// description
A horizontal bar chart that visualises a project schedule — tasks on the vertical axis, time on the horizontal axis, with bars showing the start date, duration, and end date of each task. Dependencies between tasks (Task B can't start until Task A is done) can be shown with connecting arrows.
// history
Henry Gantt, an American mechanical engineer and management consultant, developed the Gantt chart in the 1910s while working with Frederick Winslow Taylor on scientific management. It was first used for major U.S. government construction and infrastructure projects. Gantt charts were largely hand-drawn until the 1980s, when project management software made them accessible. They remain one of the most widely used project planning tools in construction, engineering, and software development.
// example
Planning a 6-week course launch: Week 1-2 — record all video lessons. Week 2-3 — edit videos (starts when first recordings are done). Week 3 — build sales page (can run parallel to editing). Week 4 — set up email sequence. Week 5 — beta test with 5 students. Week 6 — fix based on feedback, open public enrolment. A Gantt chart makes the overlaps, dependencies, and critical path visible at a glance.
// katharyne's take
For complex launches, I absolutely use a Gantt-style timeline — even if it's just a table in Notion. The thing it does that no other tool does as well is show you the dependencies: what can't start until something else is done. That's where projects get stuck. You can't write the sales page until you know what's in the course. You can't open enrolment until the payment system is tested. Map those dependencies and your timeline becomes realistic, not optimistic.
// creative uses
- Use a Gantt table in Notion to plan a KDP series launch: map out the illustration phase, formatting, cover design, keyword research, and listing creation as separate rows with date ranges. You'll immediately see that keyword research needs to happen before you write the listing — not after — and that cover design can run parallel to interior formatting.

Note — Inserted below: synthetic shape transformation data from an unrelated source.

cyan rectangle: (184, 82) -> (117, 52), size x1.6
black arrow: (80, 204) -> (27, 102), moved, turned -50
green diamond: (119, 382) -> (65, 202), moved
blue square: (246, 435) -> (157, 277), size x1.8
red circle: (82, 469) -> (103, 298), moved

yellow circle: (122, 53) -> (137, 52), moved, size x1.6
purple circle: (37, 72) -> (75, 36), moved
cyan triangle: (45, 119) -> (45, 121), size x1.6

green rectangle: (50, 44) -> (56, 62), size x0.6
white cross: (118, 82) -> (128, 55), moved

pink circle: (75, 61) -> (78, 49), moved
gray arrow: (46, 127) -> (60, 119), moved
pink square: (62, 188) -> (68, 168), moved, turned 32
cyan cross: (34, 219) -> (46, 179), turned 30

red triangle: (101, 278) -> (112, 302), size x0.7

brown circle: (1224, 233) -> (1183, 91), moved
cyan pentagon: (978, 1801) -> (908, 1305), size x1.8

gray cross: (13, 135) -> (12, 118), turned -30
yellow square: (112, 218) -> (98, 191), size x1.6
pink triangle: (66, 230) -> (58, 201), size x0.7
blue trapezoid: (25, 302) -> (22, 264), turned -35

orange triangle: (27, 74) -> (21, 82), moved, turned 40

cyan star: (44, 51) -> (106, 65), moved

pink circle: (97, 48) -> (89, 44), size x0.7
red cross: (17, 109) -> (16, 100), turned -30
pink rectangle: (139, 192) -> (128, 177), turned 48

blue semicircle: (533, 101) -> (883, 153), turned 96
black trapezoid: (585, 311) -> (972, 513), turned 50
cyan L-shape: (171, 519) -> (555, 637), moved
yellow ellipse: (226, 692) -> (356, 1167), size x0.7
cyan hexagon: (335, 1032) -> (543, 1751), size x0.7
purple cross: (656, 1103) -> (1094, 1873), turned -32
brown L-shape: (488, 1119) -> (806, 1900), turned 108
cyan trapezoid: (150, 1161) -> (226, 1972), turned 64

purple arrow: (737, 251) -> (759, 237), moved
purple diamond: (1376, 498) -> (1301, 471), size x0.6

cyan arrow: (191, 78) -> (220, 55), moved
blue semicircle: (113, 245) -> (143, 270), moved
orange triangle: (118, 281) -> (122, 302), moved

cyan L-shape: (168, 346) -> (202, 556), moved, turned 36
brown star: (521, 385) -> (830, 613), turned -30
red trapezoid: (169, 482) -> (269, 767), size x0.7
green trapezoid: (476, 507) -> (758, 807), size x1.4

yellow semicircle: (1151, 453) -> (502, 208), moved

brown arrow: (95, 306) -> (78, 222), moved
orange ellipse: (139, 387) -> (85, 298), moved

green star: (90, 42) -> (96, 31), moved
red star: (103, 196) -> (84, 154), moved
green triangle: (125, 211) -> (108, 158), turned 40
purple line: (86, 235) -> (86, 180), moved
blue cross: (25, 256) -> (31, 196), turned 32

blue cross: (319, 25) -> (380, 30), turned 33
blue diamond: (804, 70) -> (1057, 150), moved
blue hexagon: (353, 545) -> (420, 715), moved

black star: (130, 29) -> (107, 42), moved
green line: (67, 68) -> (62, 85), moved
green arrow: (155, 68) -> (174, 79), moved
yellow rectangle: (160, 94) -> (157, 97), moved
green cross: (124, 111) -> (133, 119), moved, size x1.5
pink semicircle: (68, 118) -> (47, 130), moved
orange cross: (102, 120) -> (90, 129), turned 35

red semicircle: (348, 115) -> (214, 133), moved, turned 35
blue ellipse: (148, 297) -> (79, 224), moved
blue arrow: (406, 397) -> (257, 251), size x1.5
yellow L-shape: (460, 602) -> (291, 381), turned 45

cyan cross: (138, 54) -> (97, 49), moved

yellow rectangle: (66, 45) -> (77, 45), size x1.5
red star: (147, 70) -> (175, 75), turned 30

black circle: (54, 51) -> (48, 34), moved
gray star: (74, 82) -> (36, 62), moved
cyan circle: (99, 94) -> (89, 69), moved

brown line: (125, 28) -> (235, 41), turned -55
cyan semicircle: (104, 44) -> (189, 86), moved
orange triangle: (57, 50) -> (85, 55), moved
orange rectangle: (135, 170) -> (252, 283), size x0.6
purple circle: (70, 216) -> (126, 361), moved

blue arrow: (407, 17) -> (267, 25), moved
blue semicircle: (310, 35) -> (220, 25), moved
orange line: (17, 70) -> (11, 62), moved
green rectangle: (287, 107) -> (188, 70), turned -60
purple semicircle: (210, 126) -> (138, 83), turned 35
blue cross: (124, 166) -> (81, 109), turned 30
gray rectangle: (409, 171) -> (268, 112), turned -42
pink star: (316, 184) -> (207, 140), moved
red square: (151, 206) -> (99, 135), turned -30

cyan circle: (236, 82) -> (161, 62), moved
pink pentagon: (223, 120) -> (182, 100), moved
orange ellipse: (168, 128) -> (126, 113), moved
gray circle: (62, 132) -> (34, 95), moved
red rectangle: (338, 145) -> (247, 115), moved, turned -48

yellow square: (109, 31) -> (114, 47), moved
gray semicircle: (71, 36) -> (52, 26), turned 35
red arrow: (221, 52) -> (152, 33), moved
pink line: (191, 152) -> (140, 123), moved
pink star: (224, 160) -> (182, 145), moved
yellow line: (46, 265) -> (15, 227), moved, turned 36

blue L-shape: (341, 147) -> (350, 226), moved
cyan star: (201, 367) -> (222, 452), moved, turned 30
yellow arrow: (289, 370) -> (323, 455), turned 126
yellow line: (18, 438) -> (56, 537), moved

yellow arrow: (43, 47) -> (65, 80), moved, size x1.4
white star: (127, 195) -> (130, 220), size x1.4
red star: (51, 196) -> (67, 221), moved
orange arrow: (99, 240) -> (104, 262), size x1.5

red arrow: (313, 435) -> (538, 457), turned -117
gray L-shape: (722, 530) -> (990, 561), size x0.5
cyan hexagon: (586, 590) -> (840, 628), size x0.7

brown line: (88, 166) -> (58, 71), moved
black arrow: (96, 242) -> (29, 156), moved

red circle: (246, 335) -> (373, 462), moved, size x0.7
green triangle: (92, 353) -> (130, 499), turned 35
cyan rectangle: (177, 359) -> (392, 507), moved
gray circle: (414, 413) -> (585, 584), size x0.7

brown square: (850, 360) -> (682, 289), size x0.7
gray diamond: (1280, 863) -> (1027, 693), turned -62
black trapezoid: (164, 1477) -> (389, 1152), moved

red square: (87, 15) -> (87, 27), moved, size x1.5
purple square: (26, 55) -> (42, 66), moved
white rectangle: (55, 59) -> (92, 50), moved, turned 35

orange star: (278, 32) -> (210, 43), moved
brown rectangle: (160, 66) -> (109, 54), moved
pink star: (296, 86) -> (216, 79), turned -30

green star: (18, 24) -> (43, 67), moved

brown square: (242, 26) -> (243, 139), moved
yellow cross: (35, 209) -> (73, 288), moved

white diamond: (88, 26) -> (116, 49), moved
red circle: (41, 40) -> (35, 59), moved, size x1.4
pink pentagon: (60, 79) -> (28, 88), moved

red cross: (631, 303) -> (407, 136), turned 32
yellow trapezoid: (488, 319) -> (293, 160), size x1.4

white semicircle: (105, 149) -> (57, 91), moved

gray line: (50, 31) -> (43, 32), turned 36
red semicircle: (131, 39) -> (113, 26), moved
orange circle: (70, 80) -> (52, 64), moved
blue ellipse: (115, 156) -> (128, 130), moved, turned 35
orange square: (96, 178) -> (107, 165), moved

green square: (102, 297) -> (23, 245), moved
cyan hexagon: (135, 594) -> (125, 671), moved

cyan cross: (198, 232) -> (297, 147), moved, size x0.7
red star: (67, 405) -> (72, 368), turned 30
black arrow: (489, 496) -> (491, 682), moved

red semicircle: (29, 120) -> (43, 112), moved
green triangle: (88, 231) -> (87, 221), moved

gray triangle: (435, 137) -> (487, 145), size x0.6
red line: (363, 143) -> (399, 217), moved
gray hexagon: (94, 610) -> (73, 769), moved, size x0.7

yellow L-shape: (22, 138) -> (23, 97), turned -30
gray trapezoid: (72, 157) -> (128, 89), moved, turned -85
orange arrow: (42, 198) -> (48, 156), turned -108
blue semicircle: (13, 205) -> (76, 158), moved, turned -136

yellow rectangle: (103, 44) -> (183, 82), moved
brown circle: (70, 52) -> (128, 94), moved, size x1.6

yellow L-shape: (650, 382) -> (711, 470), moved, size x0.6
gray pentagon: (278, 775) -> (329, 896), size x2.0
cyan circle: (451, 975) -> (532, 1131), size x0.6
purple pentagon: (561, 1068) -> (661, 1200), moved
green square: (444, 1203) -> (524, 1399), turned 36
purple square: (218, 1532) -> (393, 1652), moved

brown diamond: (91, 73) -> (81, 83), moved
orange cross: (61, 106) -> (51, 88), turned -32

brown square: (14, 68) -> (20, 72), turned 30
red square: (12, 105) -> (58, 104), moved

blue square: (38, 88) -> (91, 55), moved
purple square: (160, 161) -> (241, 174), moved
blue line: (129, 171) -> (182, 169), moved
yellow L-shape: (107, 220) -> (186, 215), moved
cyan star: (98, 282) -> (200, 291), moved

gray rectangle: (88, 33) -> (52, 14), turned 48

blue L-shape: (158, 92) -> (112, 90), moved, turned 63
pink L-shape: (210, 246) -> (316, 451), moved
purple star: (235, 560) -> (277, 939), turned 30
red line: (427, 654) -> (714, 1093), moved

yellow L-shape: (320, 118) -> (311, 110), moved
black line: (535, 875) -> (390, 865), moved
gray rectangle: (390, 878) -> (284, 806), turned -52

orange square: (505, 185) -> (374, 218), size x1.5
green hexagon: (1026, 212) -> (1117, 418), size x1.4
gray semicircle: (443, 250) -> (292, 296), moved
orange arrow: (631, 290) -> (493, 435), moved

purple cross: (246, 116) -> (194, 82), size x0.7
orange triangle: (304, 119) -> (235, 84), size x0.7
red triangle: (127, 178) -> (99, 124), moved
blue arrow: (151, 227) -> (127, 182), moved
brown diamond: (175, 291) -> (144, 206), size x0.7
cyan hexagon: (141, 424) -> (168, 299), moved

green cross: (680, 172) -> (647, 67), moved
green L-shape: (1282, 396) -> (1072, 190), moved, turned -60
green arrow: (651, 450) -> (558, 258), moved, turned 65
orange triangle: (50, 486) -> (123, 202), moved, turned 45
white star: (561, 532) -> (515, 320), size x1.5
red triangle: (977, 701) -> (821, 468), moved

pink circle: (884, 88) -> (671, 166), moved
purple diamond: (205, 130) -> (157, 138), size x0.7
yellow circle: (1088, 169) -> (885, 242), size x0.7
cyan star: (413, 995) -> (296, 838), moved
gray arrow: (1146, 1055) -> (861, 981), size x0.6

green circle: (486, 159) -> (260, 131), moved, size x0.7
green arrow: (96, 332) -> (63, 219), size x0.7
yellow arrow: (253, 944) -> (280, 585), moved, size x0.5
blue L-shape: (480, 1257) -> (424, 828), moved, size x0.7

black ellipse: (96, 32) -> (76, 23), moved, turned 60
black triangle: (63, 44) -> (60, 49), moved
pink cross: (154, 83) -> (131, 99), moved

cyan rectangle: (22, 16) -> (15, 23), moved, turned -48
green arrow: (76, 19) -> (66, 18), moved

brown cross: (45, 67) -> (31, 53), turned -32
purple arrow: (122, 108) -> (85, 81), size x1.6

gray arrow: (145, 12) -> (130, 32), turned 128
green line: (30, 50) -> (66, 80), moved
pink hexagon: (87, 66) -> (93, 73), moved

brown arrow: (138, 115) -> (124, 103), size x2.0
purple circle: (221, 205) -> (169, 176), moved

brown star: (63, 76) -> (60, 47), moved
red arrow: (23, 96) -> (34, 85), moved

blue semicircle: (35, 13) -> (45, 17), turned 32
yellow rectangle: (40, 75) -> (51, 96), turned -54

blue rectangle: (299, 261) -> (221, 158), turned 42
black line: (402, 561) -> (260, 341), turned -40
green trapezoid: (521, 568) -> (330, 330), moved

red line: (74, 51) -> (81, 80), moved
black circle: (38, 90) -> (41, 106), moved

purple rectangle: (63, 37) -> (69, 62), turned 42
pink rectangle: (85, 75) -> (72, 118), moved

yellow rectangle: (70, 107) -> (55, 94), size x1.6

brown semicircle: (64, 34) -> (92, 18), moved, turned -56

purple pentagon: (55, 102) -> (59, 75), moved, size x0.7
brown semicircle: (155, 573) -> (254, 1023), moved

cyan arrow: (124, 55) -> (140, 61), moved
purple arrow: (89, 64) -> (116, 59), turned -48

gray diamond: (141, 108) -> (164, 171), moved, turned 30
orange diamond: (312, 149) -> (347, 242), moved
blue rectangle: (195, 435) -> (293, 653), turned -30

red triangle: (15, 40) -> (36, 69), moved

- Apply a lightweight Gantt to your quarterly content plan: put your content pillars on the vertical axis and weeks on the horizontal. Map when each batch of posts, emails, or videos is created vs. scheduled vs. published. You'll spot gaps before they happen rather than scrambling mid-week.
- When launching a digital product on Etsy + Gumroad simultaneously, use a simple Gantt table to coordinate the parallel tracks: Etsy listing, Gumroad product page, email announcement, social posts, and Pinterest pins. Dependencies become obvious — you need the product file done before you can create mockups, and mockups before you can write Etsy copy.
// quick actions
- Open Notion (or a plain spreadsheet) and create a 5-column table: Task | Start | End | Depends On | Status. Fill it in for your current project. You now have a functional Gantt. Do this before you do anything else on the project today.
- Look at your current project plan (even if it's in your head) and identify the single task that blocks the most other tasks. That's your critical path item. Schedule it first and protect its time — everything downstream is waiting on it.
- If you have a launch coming up in the next 4 weeks, work backwards from the launch date and map every task with its duration. If the total time required exceeds 4 weeks of available hours, you need to cut scope (MoSCoW) or push the date. Do this calculation today before you're two weeks in and already behind.
// prompt ideas
Help me build a Gantt-style launch plan for my upcoming [KDP book / Etsy product / digital course] launch. My target launch date is [date]. List every task involved in the launch, estimate a realistic duration for each, identify the dependencies between tasks, and tell me what the critical path is — the sequence I absolutely cannot afford to delay.
I'm trying to run [number] of business streams simultaneously: [list them — e.g. KDP publishing, Etsy shop, email list, course creation]. Create a simplified weekly Gantt table for the next 4 weeks that allocates realistic time blocks to each stream based on [X hours per week] of available creative work time. Flag any weeks where conflicts or bottlenecks are likely.
I have a [product launch / course release / shop overhaul] I need to complete in [X weeks] but I'm not sure if that's realistic. Here are all the tasks I know about: [list them]. Build a Gantt chart, identify the total time required assuming [X hours/week], and tell me honestly whether the timeline is achievable or what I need to cut or outsource to make it work.